**TASK TO COMPLETE**
Copy out exactly the lines from the one with "Table 3. Transcription" through the last line of the listing below, both included, but none of the pictures.

**GIVEN MATERIAL**
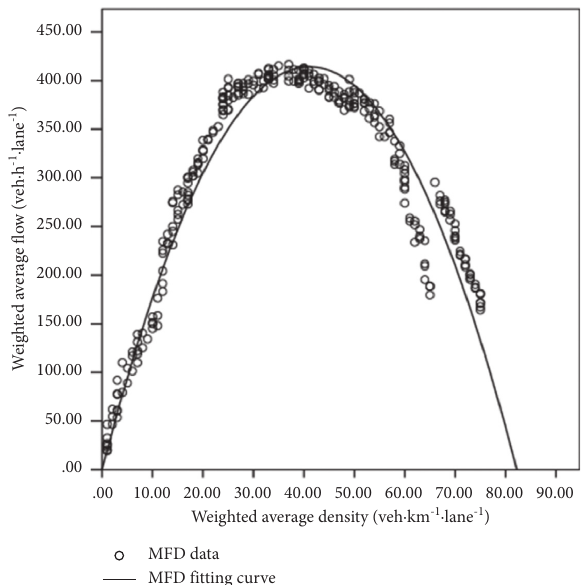
Figure 3: MFD scatter plot and fitting curve of the testbed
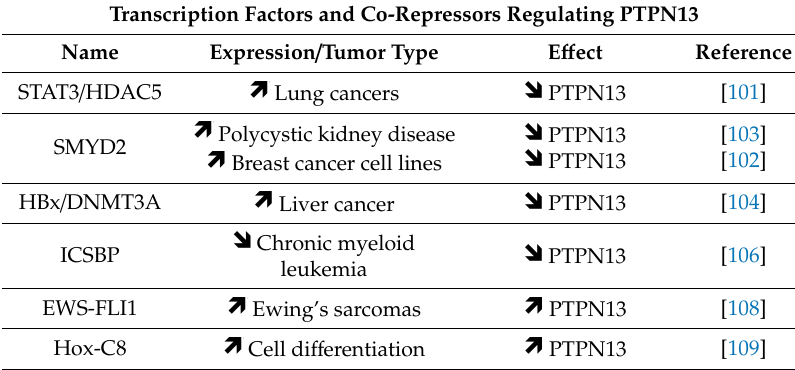
Table 3. Transcription factors and co-repressors regulating PTPN13.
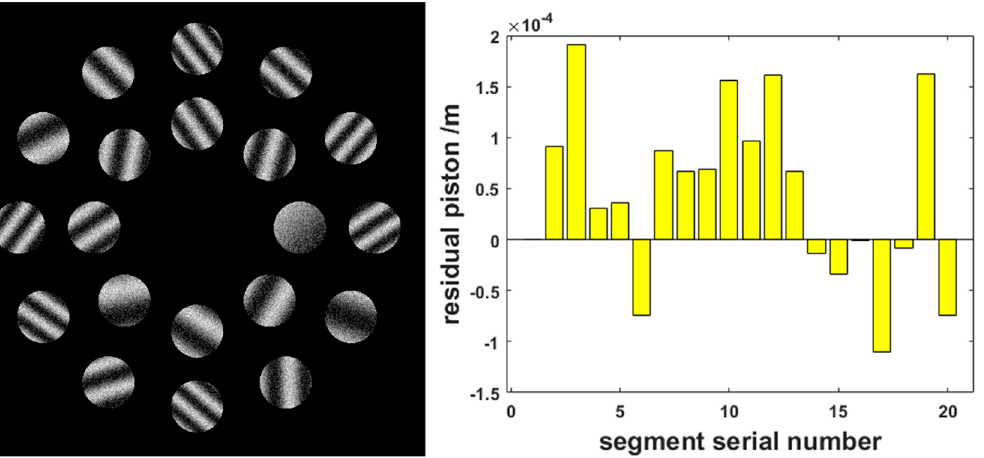
Figure 5. Simulation results with a random co-phasing error | ∆ p i | ≤ 1 mm, | ∆ tx i | ≤ 5 µ rad, | ∆ ty | ≤ 5 µ rad; the synthesis wavelength is 5170 µ m (642.8 and 642.88 nm, respectively),left is the interference fringe in 642.8 nm, and right is the residual between the real piston and measurement piston for all segmented mirrors.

**OUTPUT**
Table 3. Transcription factors and co-repressors regulating PTPN13.
Figure 5. Simulation results with a random co-phasing error | ∆ p i | ≤ 1 mm, | ∆ tx i | ≤ 5 µ rad, | ∆ ty | ≤ 5 µ rad; the synthesis wavelength is 5170 µ m (642.8 and 642.88 nm, respectively),left is the interference fringe in 642.8 nm, and right is the residual between the real piston and measurement piston for all segmented mirrors.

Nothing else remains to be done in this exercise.